On to the ball. Most of the guests looked extremely bored, completely blank, or even angry. Maybe they had just been doused in flour, I don’t know, but I couldn’t see any reason for the sour expression. I could hardly even focus on the dancing because the attire was so distracting. First or all, where and more importantly, WHEN was this party? Why were they wearing Marie Antionette white wigs with either purple or bluish romantic tutus? If you’re going to wear the extensions, match the style with the outfits. Tip to toe fashion! And some variety PLEASE! especially at a ball. Otherwise, they’ll all be splashed across the ‘Who wore it best’ section of the fashion polls, and we all know the skinniest bi-yatch will win. While the tutus were pretty, they weren’t appropriate for a ball scene, at least if you’re wearing cotton-candy headpieces. Cinderella’s dress would have been a better choice for half the ball scene because the long dress would have hidden some of the sloppier dancer’s technique. It must have been an open bar ball.
Why the long dress with the frumpy, padded butt and big shoulders and sleeves went on the slender lovely Cinderella is a mystery to me. You couldn’t see her dancing at all, even if she sadly didn’t do much anyways. If it were me, I’d put her in a skin-tight black bandeau dress with tall tall gladiator heels. A million studded straps would keep those puppies from falling off and save us all the time of an international search. Time is money b*tches!
There were indeed some humorous moments in act 3. If I could move my face, I would have laughed. And the music, costumes,and scenery in the final pas de deux was sublime. However, the partnering between guest artist Alex Forck and Kilsavage looked shaky and uncertain. Each looked nice dancing alone, and Forck had especially impressive pirouettes and clean lines. Though Cinderella at least, had a rapturous gleam in her eyes, The Prince looked bewildered the entire time. She must have been dreaming of his money, while he was thinking, ‘I didn’t sign a prenup!”I’m guessing rather than happily ever after, these two will be publicly 73 hours after.
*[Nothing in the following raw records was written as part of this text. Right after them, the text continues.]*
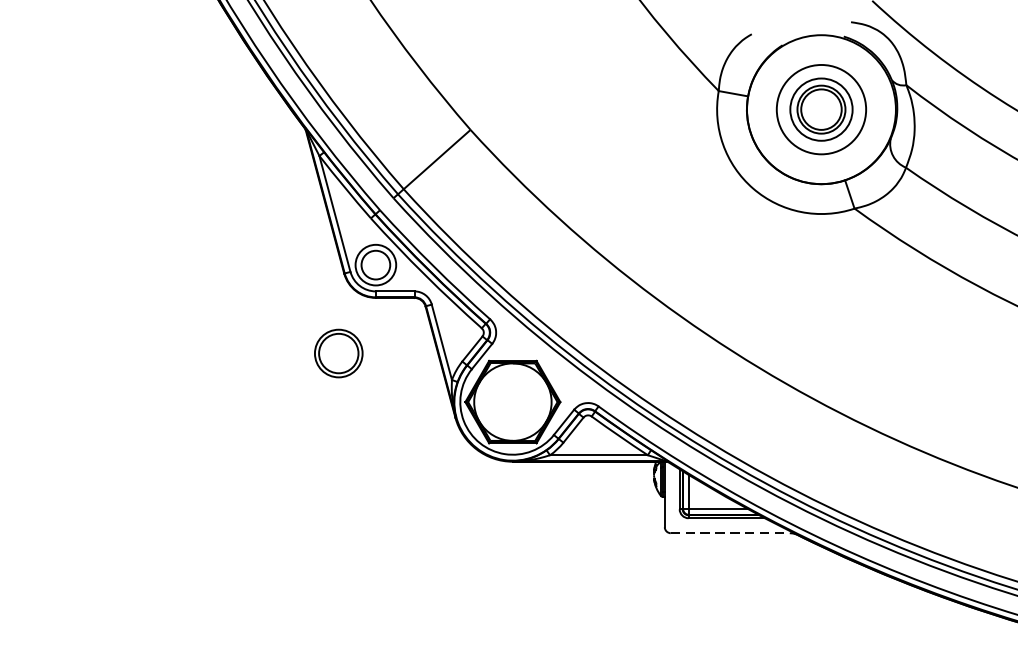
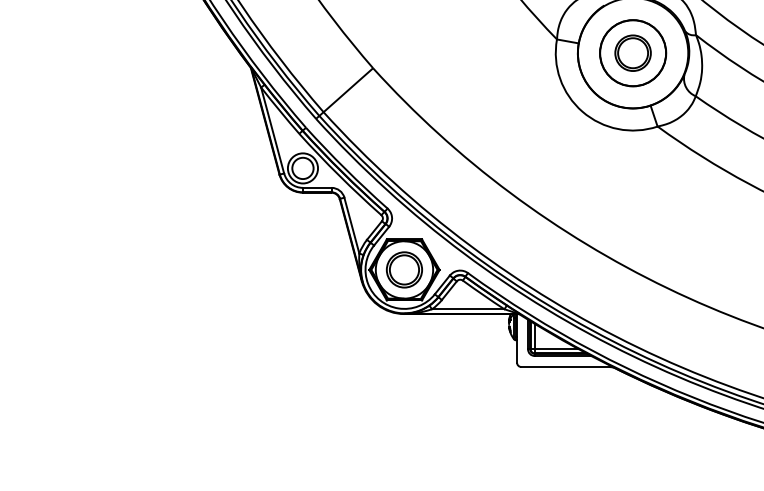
circle: (822, 110) -> (633, 53), size x1.43
part: (338, 352) -> (404, 269), moved
line: (731, 533) -> (566, 367), dashed -> solid

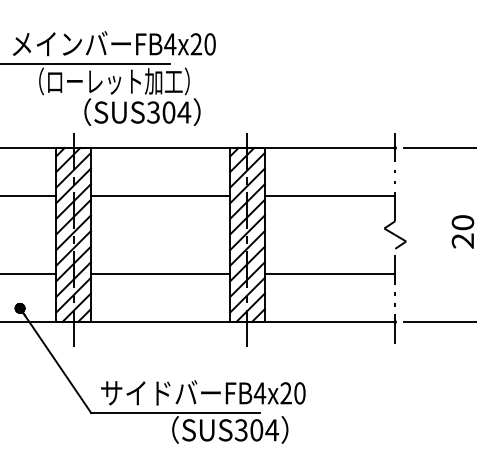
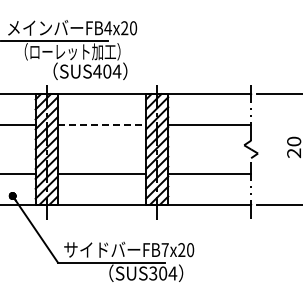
text: (153, 112) -> (97, 71), SUS304 -> SUS404
line: (161, 195) -> (102, 124), solid -> dashed
text: (260, 392) -> (165, 249), FB4x20 -> FB7x20

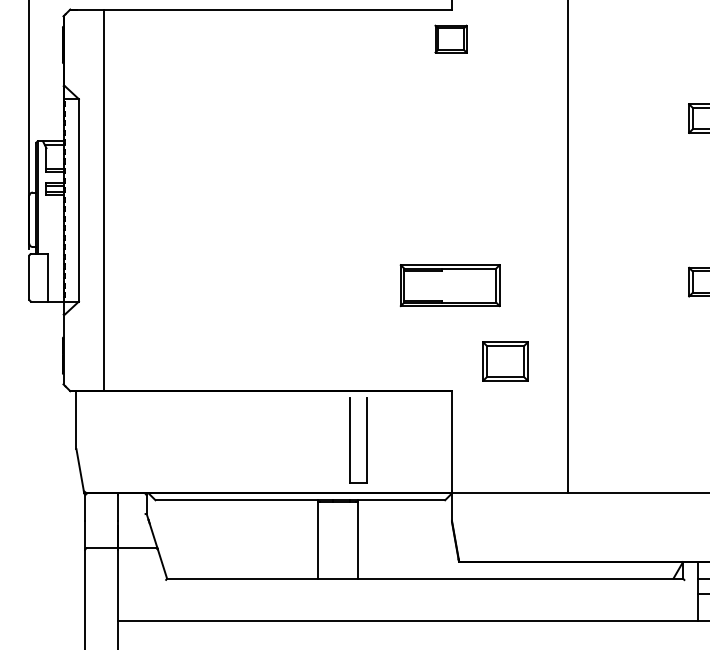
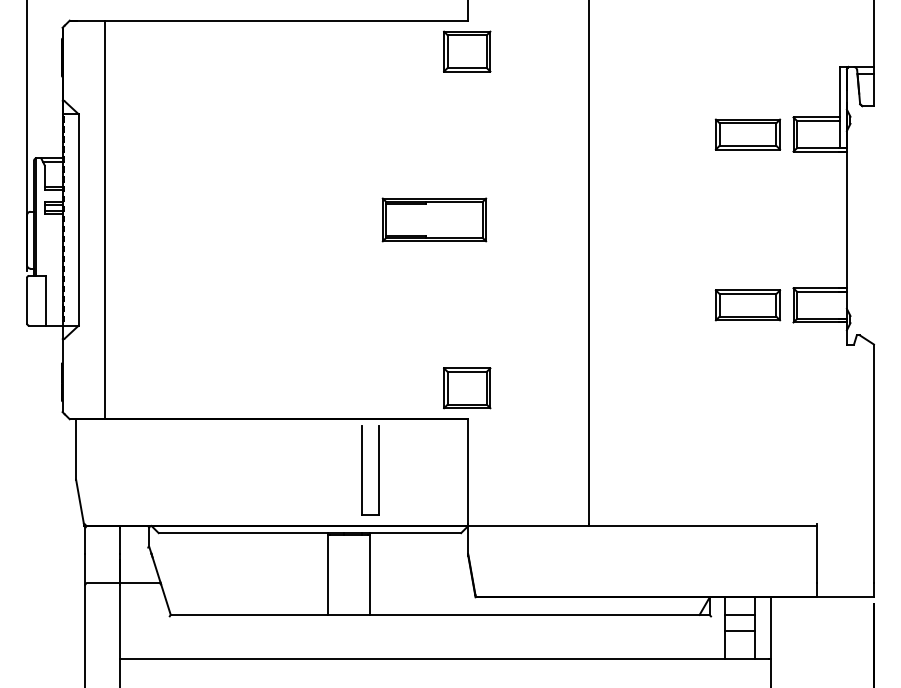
part: (451, 39) -> (467, 51), size x1.43
part: (450, 285) -> (434, 219), moved
part: (505, 361) -> (467, 388), moved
Overall, the show had highs and lows, some stunning dancers and some who could use more attention to their feet, legs, and faces. Like the mystery of Cinderella’s identity at the ball, it is unclear exactly who this company is. At times, it seemed like a children’s show with a sprinkling of good professionals in the mix. If so, then the children need to be used to better effect. If they are claiming the title of professional ballet company, then the level of dancers needs to be evened out and a few kinks of overall presentation and choreography smoothened out (or flat-ironed. I know a guy, if they need the number). There are some good key elements in place, it just seems that perhaps the company hasn’t quite found its footing yet.